3. Sometimes staying in on a Friday to watch 20/20 won't sound so bad to you. Sometimes you won't even stay up late enough to watch 20/20. I used to laugh at the scene in Old School where the kids at the party ask Will Ferrell to drink from the funnel and he says no because he has a big day ahead of him tomorrow (going to Home Depot to pick out some flooring, maybe Bed Bath & Beyond if he has enough time). But I cringe now when he takes that drink because I know from experience BB&B is infinitely less fun when you're hung over and nowhere near the pillow aisle. The fact is, marriage shuffles your priorities. Strange things become important to you. Things like duvet covers. (If you have to ask, don't.) That's when you stop hearing from your single guy friends. For them, fun is going out and getting trashed on a Friday evening. For you, it's drinking a beer over dinner and passing out at 9:30 after doing the dishes and watching Dateline. I know this sounds depressing, but don't let it give you cold feet. There's something oddly satisfying about the skeletal nature of Stone Phillips' head.

4. Marriage doesn't mean the end of dating. If anything, your life on the dating scene is just getting started. Only now, instead of singles matches, you're working the tag team circuit. That's right: Once you get married, you have to find other married couples to go out with. And while it may sound like an exaggeration, I can assure you that this process absolutely resembles ordinary dating in every conceivable way. My wife and I met a nice couple at the neighborhood pool a week after moving in.
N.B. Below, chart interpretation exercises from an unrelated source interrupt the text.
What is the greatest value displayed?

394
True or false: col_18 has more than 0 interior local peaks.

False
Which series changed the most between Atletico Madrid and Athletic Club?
We agreed to get together for happy hour the following Wednesday, and three Wednesdays later it finally happened. They seemed like very nice people. Both of them were scientists. We enjoyed light conversation and drinks at a local brewery. Afterwards, I told my wife I really liked them. But then something happened. We invited them over and they said they had to pass. Then they stopped returning our phone calls. And now we haven't seen them in months. I think about them sometimes. Were we too pushy? Was it something we said? My wife swears: "We're too good for them." But if we're too good for them, why won't they go out with us?

5. You will no longer have to subsist strictly on pizza. In fact, you won't be allowed to. Women like pizza, but they don't like pizza every night. They want variety. And pepperoni one night, meat lover's the next won't cut it. Basically, you won't have a choice but to familiarize yourself with the kitchen. Occasionally, Hamburger Helper will ride to the rescue. But after that, all bets are off. Soon you'll learn about these neat contraptions called ovens. Did you know there's a box in your house that can cook things up to 500 degrees... safely? Me neither. But then I got married. And then I learned. And if you get married, you'll learn, too. Soon ordering pizza will make you feel like Roberto Duran when he said "No mas" and quit on his stool. You'll start bookmarking recipe websites—researching salads and world-beating marinades with the same veracity of unmarried men looking up porn. Dinner will become the focal point of every day in your life as a newlywed. You'll enjoy dinner like you've never enjoyed dinner before. This lasts until you have your first kid, at which point—from what I understand—you never enjoy a single meal for the rest of your life.

So there you have it. Marriage in a nutshell. It's pretty cool, actually. You just have to learn to get used to it.